Interim College Chaplain Gwendolyn King invoked the Initiative during the prayer that opened the ceremonies.

King prayed that Dartmouth have "the courage as a community to be open to new perspectives" and that its students would go beyond their "comfort zones."

She also prayed that people listen to each other so that with the Five Principles, Dartmouth could "truly become a rich and diverse community in progress."

Without mentioning the Five Principles by name, keynote speaker Lori Arviso Alvord '79, assistant dean of student and minority affairs and assistant professor of surgery at the Dartmouth Medical School, alluded to them by saying "Dartmouth College is trying to make a better version of itself. Like a tribe, its elders have said it needs to change."

Alvord talked first about "imbalances" in communities that are a result of self-absorption, a situation she says is becoming "an epidemic."
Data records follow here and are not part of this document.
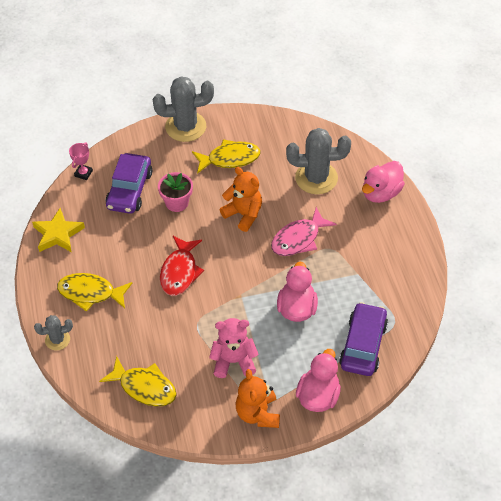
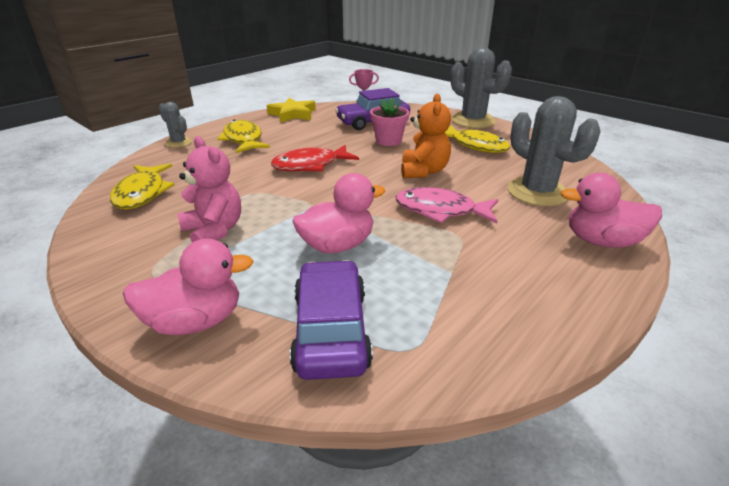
camera: 55 degrees right, 20 degrees down
(258, 413) = (134, 277): orange teddy bear -> none
(363, 345) = (331, 330): purple car -> purple car turned 75 degrees counterclockwise

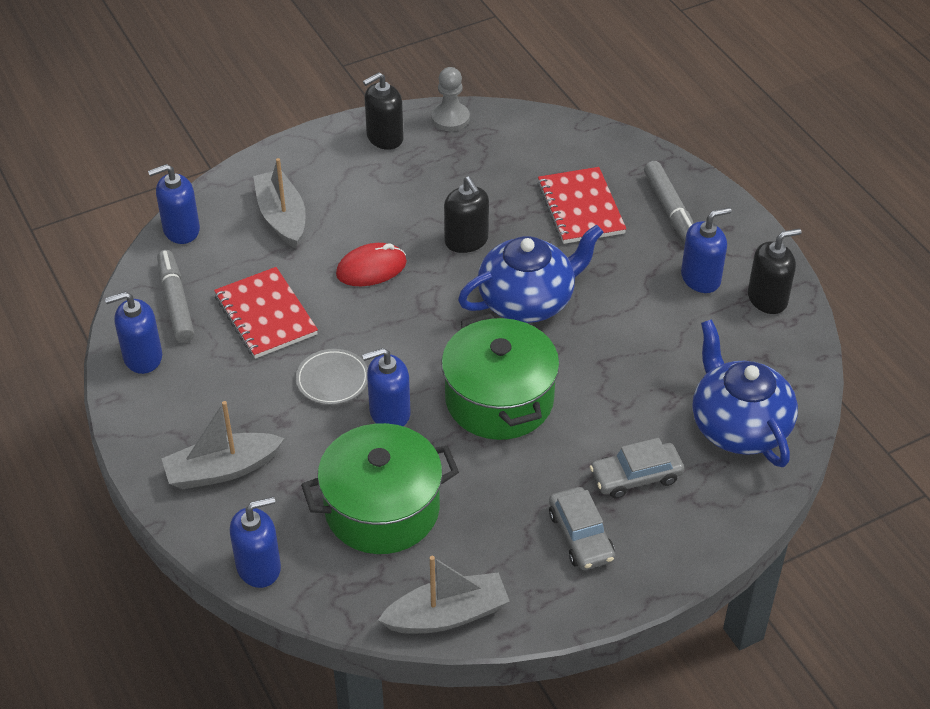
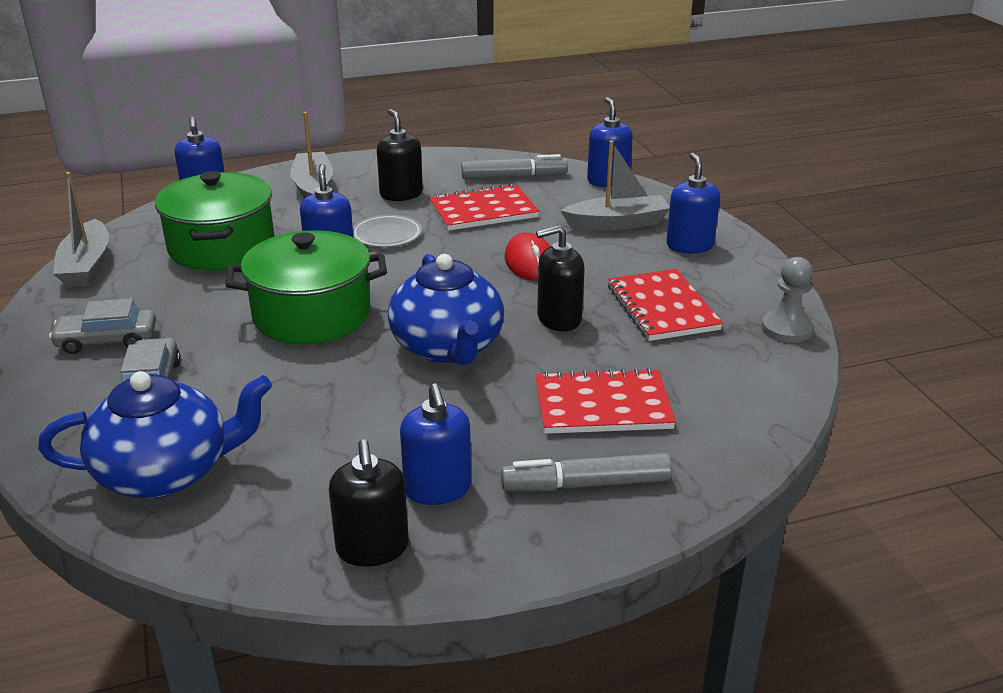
camera: 100 degrees right, 15 degrees down
(142, 357) = (454, 164): blue soap dispenser -> blue soap dispenser (689, 245)
(384, 137) = (746, 284): black soap dispenser -> black soap dispenser (401, 194)
(434, 183) = (662, 308): none -> red notebook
Alvord compared a community to an organism, saying that people are its cells and that like an organism, a community is bigger than the sum of its parts.

She said communities, "even colleges, need the opportunity to change, to grow, to heal."

Unlike other speakers, College President James Wright did not refer directly to the Five Principles and the upcoming announcements by the Committee on the Student Life Initiative.

Wright called the Convocation ceremony a "time to challenge ourselves and remember our promise."

He said the historian in him could not resist commenting, with the impending new century and millennium, on what humans in this century have witnessed.

He recalled what Dartmouth students at the last turn of the century found when they arrived on campus after a train or horse-and-buggy ride.

Dartmouth students arrived at a school where a fence for cows grazing had just been removed from the Green and classics still dominated the curriculum.

Wright highlighted noted Dartmouth alumni Kan-Ichi Asakawa, E. E. Just and Robert Frost as turn-of-the-century students, who despite having to make adjustments to acclimate to Dartmouth life, went on to contribute greatly in their fields of interest during the century.

He said the words of Frost, who wound up leaving the College after one year, should inspire those in the Dartmouth community,

Wright said Frost wrote "the utmost reward of daring is still to dare" and that he feels students, especially the Class of 2003, "should dare to dare at your time at Dartmouth."

Student Assembly President Dean Krishna '01 started his remarks with a mention of Jenica Rosekrans '00, who died during Senior Week in June of an infection of meningococcal bacteria.

Krishna said Rosekrans "graced us with generous spirit," and taught the College a powerful lesson "to appreciate those around us."

Krishna urged members of the Class of 2003 to keep an open mind when exploring the College and to educate themselves by asking questions of those they don't know.

In the year of the Initiative, Krishna challenged the freshmen to keep involved in College life so that student voice would be "heard at the greatest level possible."

Krishna also challenged the Board of Trustees to listen to students and to trust them "with real responsibility" that as the future leaders of society, they deserve.